··· The input ···

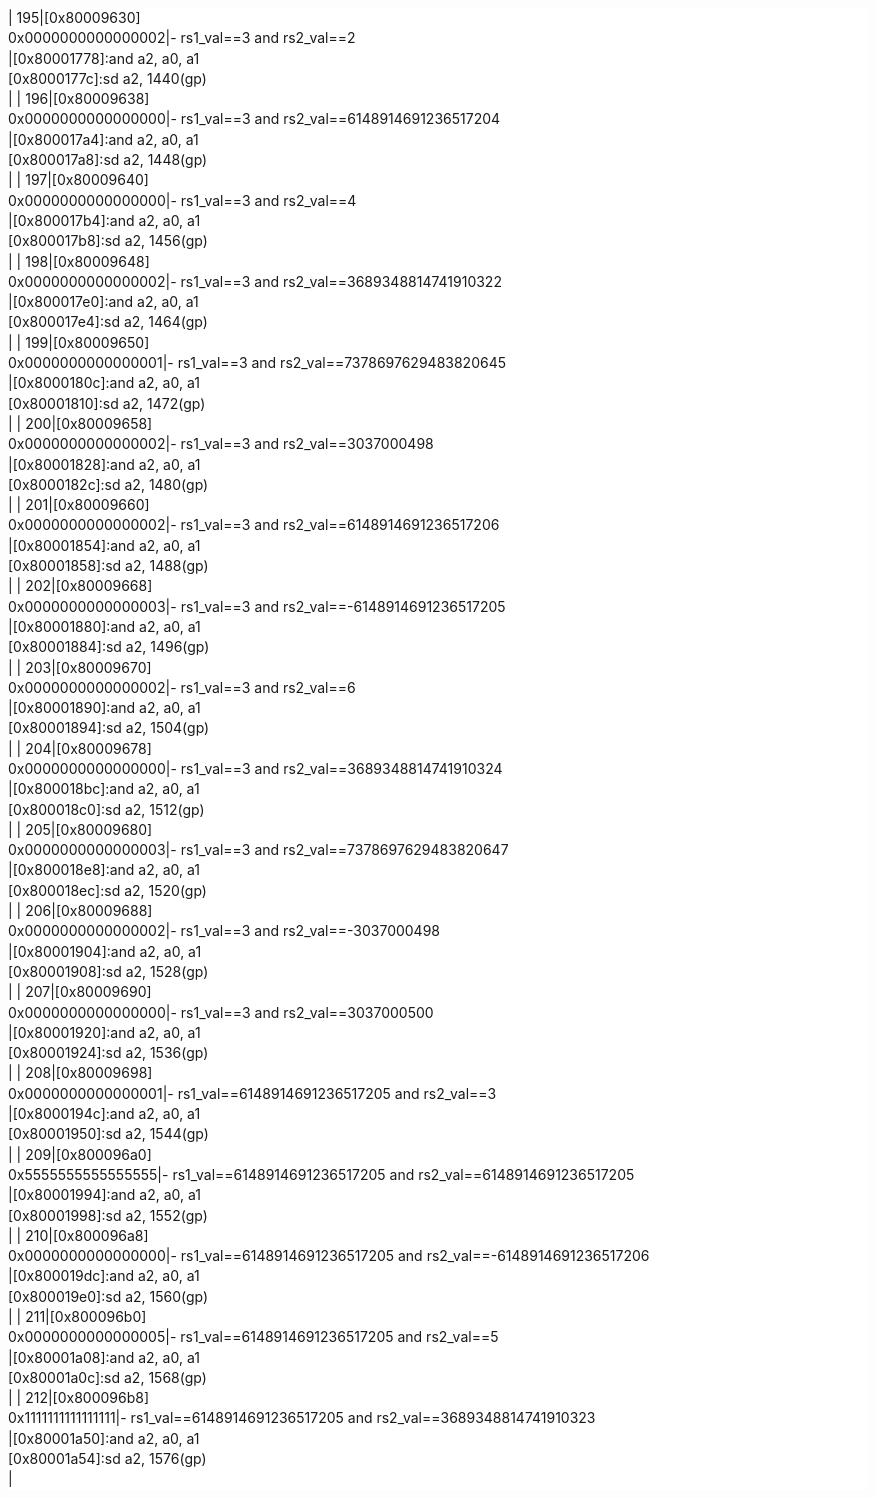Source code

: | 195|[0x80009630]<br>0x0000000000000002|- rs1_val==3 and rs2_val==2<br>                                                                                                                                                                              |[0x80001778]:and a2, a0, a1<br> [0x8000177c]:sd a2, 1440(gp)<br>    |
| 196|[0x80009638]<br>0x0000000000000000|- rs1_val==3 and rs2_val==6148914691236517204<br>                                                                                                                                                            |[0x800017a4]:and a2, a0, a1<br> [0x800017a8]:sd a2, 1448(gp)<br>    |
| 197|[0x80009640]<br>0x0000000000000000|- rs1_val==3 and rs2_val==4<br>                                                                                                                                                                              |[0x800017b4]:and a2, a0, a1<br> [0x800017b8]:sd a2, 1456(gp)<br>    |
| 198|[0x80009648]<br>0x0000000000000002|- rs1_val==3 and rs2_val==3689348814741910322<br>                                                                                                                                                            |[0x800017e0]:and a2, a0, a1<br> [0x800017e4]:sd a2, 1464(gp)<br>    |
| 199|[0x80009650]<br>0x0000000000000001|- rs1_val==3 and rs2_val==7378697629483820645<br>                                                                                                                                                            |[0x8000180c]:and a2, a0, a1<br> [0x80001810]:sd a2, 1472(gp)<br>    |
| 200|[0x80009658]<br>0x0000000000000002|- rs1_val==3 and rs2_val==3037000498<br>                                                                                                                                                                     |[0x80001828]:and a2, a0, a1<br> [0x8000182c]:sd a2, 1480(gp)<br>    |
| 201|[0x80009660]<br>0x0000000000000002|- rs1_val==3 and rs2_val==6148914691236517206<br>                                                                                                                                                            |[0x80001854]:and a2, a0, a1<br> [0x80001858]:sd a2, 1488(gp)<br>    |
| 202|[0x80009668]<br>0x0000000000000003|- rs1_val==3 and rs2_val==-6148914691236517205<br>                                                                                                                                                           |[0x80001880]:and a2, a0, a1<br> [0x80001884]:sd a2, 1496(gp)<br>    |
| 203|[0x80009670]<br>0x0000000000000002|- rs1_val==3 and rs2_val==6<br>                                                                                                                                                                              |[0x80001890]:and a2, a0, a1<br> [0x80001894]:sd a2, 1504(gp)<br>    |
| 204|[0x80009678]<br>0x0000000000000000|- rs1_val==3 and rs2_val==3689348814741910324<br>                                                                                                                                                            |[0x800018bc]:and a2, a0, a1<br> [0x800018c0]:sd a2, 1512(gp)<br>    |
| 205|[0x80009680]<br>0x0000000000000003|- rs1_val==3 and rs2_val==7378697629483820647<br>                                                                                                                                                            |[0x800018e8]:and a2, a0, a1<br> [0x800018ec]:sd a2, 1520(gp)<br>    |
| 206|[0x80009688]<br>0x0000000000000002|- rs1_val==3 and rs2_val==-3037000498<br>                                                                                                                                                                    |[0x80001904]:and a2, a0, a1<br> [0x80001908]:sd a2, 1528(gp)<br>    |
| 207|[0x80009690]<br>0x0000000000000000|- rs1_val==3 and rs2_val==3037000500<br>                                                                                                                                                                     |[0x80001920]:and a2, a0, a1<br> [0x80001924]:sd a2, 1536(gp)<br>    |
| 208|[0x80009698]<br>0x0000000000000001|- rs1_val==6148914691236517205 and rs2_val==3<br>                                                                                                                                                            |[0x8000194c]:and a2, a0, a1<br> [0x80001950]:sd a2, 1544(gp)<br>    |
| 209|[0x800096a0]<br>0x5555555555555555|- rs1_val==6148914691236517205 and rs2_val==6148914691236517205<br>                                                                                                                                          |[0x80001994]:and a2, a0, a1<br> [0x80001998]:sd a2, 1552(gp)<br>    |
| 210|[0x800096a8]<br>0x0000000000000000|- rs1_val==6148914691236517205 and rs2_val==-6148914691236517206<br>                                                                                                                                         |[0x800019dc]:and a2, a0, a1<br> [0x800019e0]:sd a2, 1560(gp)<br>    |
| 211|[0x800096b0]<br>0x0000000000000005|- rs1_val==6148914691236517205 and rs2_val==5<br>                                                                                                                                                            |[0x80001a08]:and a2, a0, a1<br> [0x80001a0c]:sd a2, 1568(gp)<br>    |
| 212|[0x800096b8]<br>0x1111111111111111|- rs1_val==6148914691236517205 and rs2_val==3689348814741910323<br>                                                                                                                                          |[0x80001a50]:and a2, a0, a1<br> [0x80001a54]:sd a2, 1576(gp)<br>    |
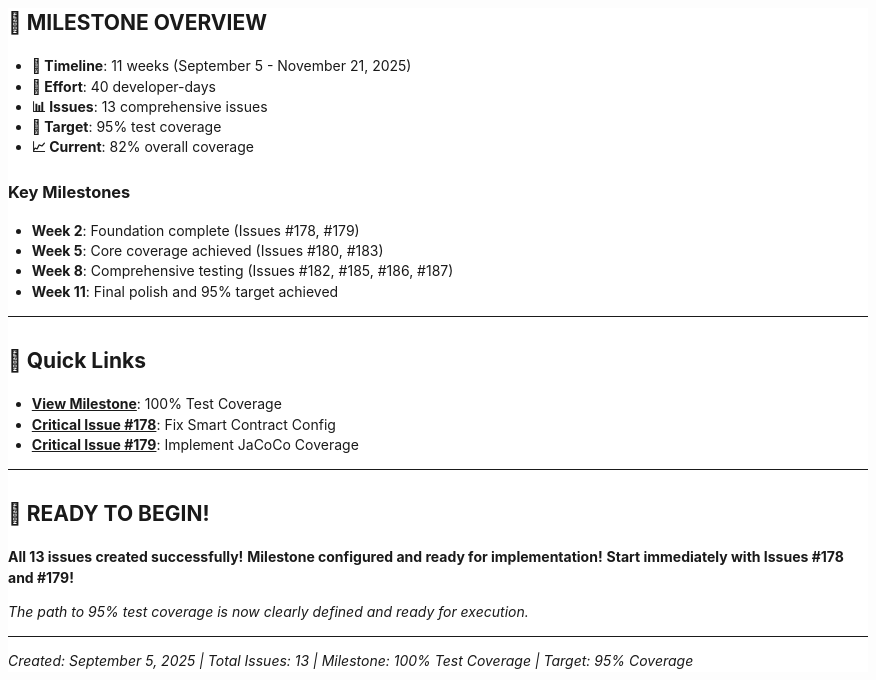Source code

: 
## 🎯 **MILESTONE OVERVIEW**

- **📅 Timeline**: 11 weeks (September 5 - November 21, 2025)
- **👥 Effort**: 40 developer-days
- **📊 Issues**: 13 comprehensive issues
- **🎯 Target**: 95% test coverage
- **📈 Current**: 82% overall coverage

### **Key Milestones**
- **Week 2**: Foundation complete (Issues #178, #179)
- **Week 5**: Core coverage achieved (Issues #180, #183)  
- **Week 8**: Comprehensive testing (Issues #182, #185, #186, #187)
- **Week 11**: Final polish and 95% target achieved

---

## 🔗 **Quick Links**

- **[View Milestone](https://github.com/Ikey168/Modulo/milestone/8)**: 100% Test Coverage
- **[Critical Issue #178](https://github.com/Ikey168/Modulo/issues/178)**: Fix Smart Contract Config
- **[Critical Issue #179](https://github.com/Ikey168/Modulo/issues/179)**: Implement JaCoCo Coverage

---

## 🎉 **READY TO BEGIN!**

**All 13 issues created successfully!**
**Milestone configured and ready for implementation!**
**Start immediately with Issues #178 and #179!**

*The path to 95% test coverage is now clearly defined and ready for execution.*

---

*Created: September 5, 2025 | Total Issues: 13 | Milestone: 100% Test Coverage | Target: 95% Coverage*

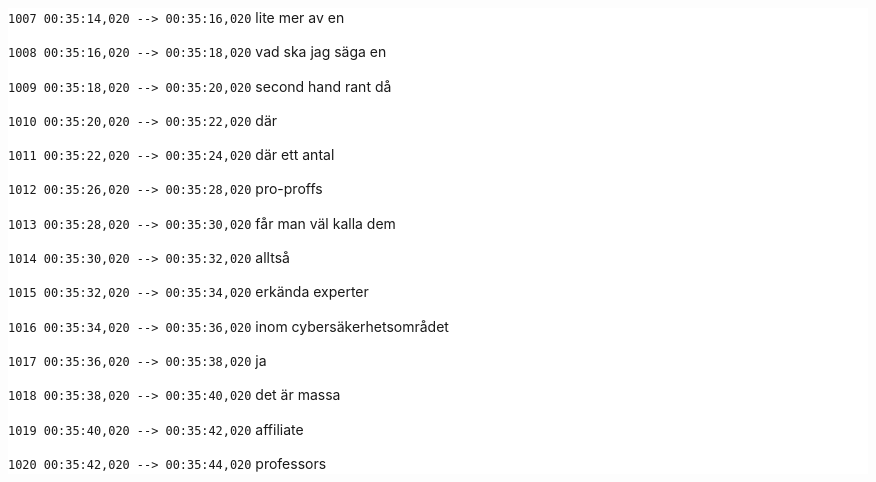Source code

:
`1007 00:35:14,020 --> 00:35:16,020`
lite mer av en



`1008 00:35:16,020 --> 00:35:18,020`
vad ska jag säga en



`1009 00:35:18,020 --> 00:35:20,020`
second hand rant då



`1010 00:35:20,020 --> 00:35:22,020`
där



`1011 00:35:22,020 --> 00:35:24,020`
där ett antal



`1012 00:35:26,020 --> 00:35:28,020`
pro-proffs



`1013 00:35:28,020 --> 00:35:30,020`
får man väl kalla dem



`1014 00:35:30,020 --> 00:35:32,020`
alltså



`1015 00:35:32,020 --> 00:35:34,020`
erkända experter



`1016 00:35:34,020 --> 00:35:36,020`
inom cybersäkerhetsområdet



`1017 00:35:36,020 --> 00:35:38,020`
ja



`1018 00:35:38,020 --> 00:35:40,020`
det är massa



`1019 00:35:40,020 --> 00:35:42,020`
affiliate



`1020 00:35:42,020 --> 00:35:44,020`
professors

···

-- Required action --
Print every entry above verbatim but drop the images.

-- Answer below --
Source code

: | 195|[0x80009630]<br>0x0000000000000002|- rs1_val==3 and rs2_val==2<br>                                                                                                                                                                              |[0x80001778]:and a2, a0, a1<br> [0x8000177c]:sd a2, 1440(gp)<br>    |
| 196|[0x80009638]<br>0x0000000000000000|- rs1_val==3 and rs2_val==6148914691236517204<br>                                                                                                                                                            |[0x800017a4]:and a2, a0, a1<br> [0x800017a8]:sd a2, 1448(gp)<br>    |
| 197|[0x80009640]<br>0x0000000000000000|- rs1_val==3 and rs2_val==4<br>                                                                                                                                                                              |[0x800017b4]:and a2, a0, a1<br> [0x800017b8]:sd a2, 1456(gp)<br>    |
| 198|[0x80009648]<br>0x0000000000000002|- rs1_val==3 and rs2_val==3689348814741910322<br>                                                                                                                                                            |[0x800017e0]:and a2, a0, a1<br> [0x800017e4]:sd a2, 1464(gp)<br>    |
| 199|[0x80009650]<br>0x0000000000000001|- rs1_val==3 and rs2_val==7378697629483820645<br>                                                                                                                                                            |[0x8000180c]:and a2, a0, a1<br> [0x80001810]:sd a2, 1472(gp)<br>    |
| 200|[0x80009658]<br>0x0000000000000002|- rs1_val==3 and rs2_val==3037000498<br>                                                                                                                                                                     |[0x80001828]:and a2, a0, a1<br> [0x8000182c]:sd a2, 1480(gp)<br>    |
| 201|[0x80009660]<br>0x0000000000000002|- rs1_val==3 and rs2_val==6148914691236517206<br>                                                                                                                                                            |[0x80001854]:and a2, a0, a1<br> [0x80001858]:sd a2, 1488(gp)<br>    |
| 202|[0x80009668]<br>0x0000000000000003|- rs1_val==3 and rs2_val==-6148914691236517205<br>                                                                                                                                                           |[0x80001880]:and a2, a0, a1<br> [0x80001884]:sd a2, 1496(gp)<br>    |
| 203|[0x80009670]<br>0x0000000000000002|- rs1_val==3 and rs2_val==6<br>                                                                                                                                                                              |[0x80001890]:and a2, a0, a1<br> [0x80001894]:sd a2, 1504(gp)<br>    |
| 204|[0x80009678]<br>0x0000000000000000|- rs1_val==3 and rs2_val==3689348814741910324<br>                                                                                                                                                            |[0x800018bc]:and a2, a0, a1<br> [0x800018c0]:sd a2, 1512(gp)<br>    |
| 205|[0x80009680]<br>0x0000000000000003|- rs1_val==3 and rs2_val==7378697629483820647<br>                                                                                                                                                            |[0x800018e8]:and a2, a0, a1<br> [0x800018ec]:sd a2, 1520(gp)<br>    |
| 206|[0x80009688]<br>0x0000000000000002|- rs1_val==3 and rs2_val==-3037000498<br>                                                                                                                                                                    |[0x80001904]:and a2, a0, a1<br> [0x80001908]:sd a2, 1528(gp)<br>    |
| 207|[0x80009690]<br>0x0000000000000000|- rs1_val==3 and rs2_val==3037000500<br>                                                                                                                                                                     |[0x80001920]:and a2, a0, a1<br> [0x80001924]:sd a2, 1536(gp)<br>    |
| 208|[0x80009698]<br>0x0000000000000001|- rs1_val==6148914691236517205 and rs2_val==3<br>                                                                                                                                                            |[0x8000194c]:and a2, a0, a1<br> [0x80001950]:sd a2, 1544(gp)<br>    |
| 209|[0x800096a0]<br>0x5555555555555555|- rs1_val==6148914691236517205 and rs2_val==6148914691236517205<br>                                                                                                                                          |[0x80001994]:and a2, a0, a1<br> [0x80001998]:sd a2, 1552(gp)<br>    |
| 210|[0x800096a8]<br>0x0000000000000000|- rs1_val==6148914691236517205 and rs2_val==-6148914691236517206<br>                                                                                                                                         |[0x800019dc]:and a2, a0, a1<br> [0x800019e0]:sd a2, 1560(gp)<br>    |
| 211|[0x800096b0]<br>0x0000000000000005|- rs1_val==6148914691236517205 and rs2_val==5<br>                                                                                                                                                            |[0x80001a08]:and a2, a0, a1<br> [0x80001a0c]:sd a2, 1568(gp)<br>    |
| 212|[0x800096b8]<br>0x1111111111111111|- rs1_val==6148914691236517205 and rs2_val==3689348814741910323<br>                                                                                                                                          |[0x80001a50]:and a2, a0, a1<br> [0x80001a54]:sd a2, 1576(gp)<br>    |
Source code

: 
## 🎯 **MILESTONE OVERVIEW**

- **📅 Timeline**: 11 weeks (September 5 - November 21, 2025)
- **👥 Effort**: 40 developer-days
- **📊 Issues**: 13 comprehensive issues
- **🎯 Target**: 95% test coverage
- **📈 Current**: 82% overall coverage

### **Key Milestones**
- **Week 2**: Foundation complete (Issues #178, #179)
- **Week 5**: Core coverage achieved (Issues #180, #183)  
- **Week 8**: Comprehensive testing (Issues #182, #185, #186, #187)
- **Week 11**: Final polish and 95% target achieved

---

## 🔗 **Quick Links**

- **[View Milestone](https://github.com/Ikey168/Modulo/milestone/8)**: 100% Test Coverage
- **[Critical Issue #178](https://github.com/Ikey168/Modulo/issues/178)**: Fix Smart Contract Config
- **[Critical Issue #179](https://github.com/Ikey168/Modulo/issues/179)**: Implement JaCoCo Coverage

---

## 🎉 **READY TO BEGIN!**

**All 13 issues created successfully!**
**Milestone configured and ready for implementation!**
**Start immediately with Issues #178 and #179!**

*The path to 95% test coverage is now clearly defined and ready for execution.*

---

*Created: September 5, 2025 | Total Issues: 13 | Milestone: 100% Test Coverage | Target: 95% Coverage*

Source code

:
`1007 00:35:14,020 --> 00:35:16,020`
lite mer av en



`1008 00:35:16,020 --> 00:35:18,020`
vad ska jag säga en



`1009 00:35:18,020 --> 00:35:20,020`
second hand rant då



`1010 00:35:20,020 --> 00:35:22,020`
där



`1011 00:35:22,020 --> 00:35:24,020`
där ett antal



`1012 00:35:26,020 --> 00:35:28,020`
pro-proffs



`1013 00:35:28,020 --> 00:35:30,020`
får man väl kalla dem



`1014 00:35:30,020 --> 00:35:32,020`
alltså



`1015 00:35:32,020 --> 00:35:34,020`
erkända experter



`1016 00:35:34,020 --> 00:35:36,020`
inom cybersäkerhetsområdet



`1017 00:35:36,020 --> 00:35:38,020`
ja



`1018 00:35:38,020 --> 00:35:40,020`
det är massa



`1019 00:35:40,020 --> 00:35:42,020`
affiliate



`1020 00:35:42,020 --> 00:35:44,020`
professors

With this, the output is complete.